An analogous case was decided in the New York common pleas (Ferdon v. Cunningham, 20 How. Pr. 154), where a contract for service by a public cartman was held to be void, the cartman not having a license, as required by a city ordnance, which merely affixed a penalty for keeping or using a public cart, without first obtaining a license therefor.
Best v. Bander (29 How. Pr. 489), although only a special term decision, is strongly in point.
The action was for goods sold. The defense was, that the sellér was engaged in the business of peddling, without a license, in violation of the revenue laws of the United States. The court overruled a demurrer to the defense, holding that the penalty in the act implied a prohibition, rendering the contract of sale void. In that case the distinction which is suggested in some of the cases (Griffith v. Wells, supra, and Bell v. Quin, 2 Sandf. 150), between a license for revenue only and such as have in view the protection of health or morals, or the prevention of fraud, is repudiated.

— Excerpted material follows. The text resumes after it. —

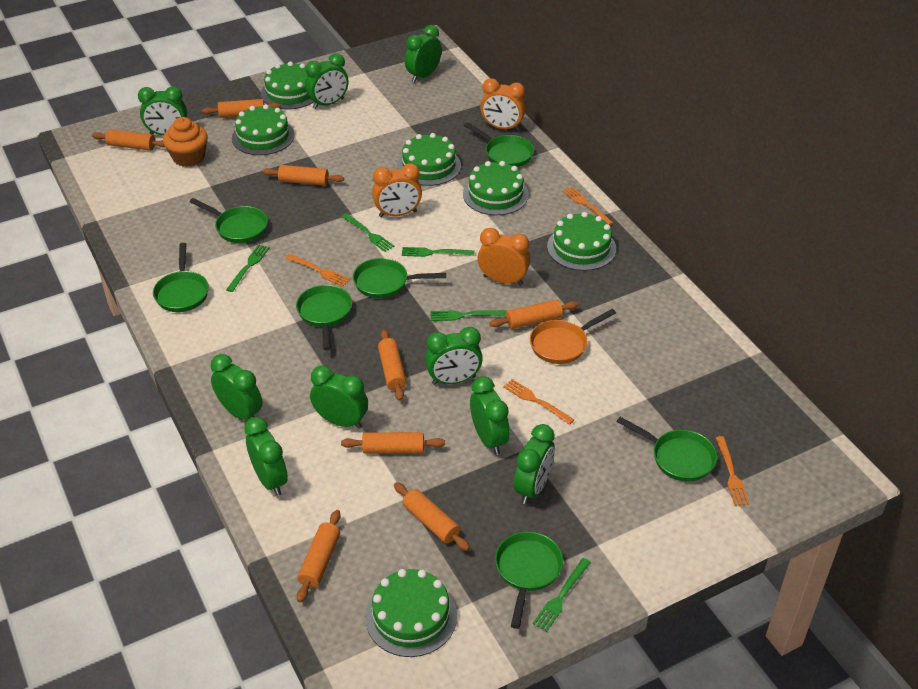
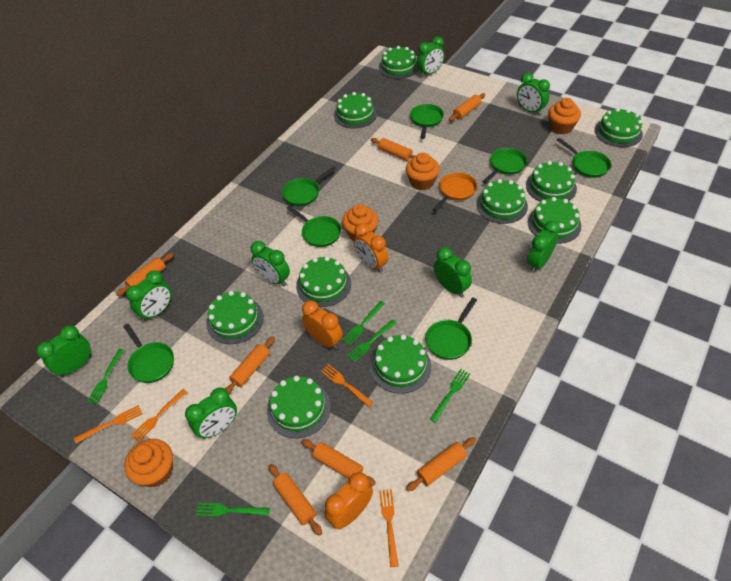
green cake: 6 -> 10
green clock: 9 -> 8
orange cupcake: 1 -> 4
orange rolling pin: 8 -> 7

In Hoyt v. Allen (2 Hill, 322), although the decision was as to the sufficiency of the pleading, there is an intimation, which, taken in connection with the reporter's note, sustains the principle of all the foregoing cases. And the principle is further supported by the case of the U. S. Bank v. Owens (2 Peters, 627), where a contract was held void as being in violation of the charter of the bank forbidding the taking of more than six per cent, interest.
Under authority of the cases cited, we must hold the transaction set forth in the complaint to be illegal and void, and not enforceable in a court of justice; and, therefore, that the matter set up in the answer constitutes a defense to the action.
It is impossible, I think, to apply the distinction in this case claimed by the respondent's counsel, that this is a mere collateral transaction, not connected with, but remote from the prohibited act. Such distinction is clearly defined in the cases he has referred to, where it is held, that if the illegality does not form any portion of the contract, but is merely collateral, and capable of complete separation from it, the contract is binding.
The distinction, however, cannot be made available in this case.' The illegal act is the transacting of business. Business cannot be transacted except by and under contracts, express or implied, executory or completed. Every executory contract made in transacting business, must necessarily, therefore, be void under the prohibition against transacting business under a fictitious firm name. Any other application of the statute would render it wholly ineffectual, as the design of the legislature, as expressed in the title of the act, was to prevent persons from transacting business under fictitious names.
In their complaint the plaintiffs aver,- that at the time they made the contract with the defendant, they were doing business under the firm name of " Swords, Betty & Co.," and the answer alleges that the transaction was made with the plaintiffs while unlawfully transacting business under such fictitious firm name.
These several allegations are, in my opinion, sufficient to bring the case within the provisions of the statute prohibiting the transaction of business in the name of a partner not interested in the firm.
,The order appealed from should be affirmed, with costs.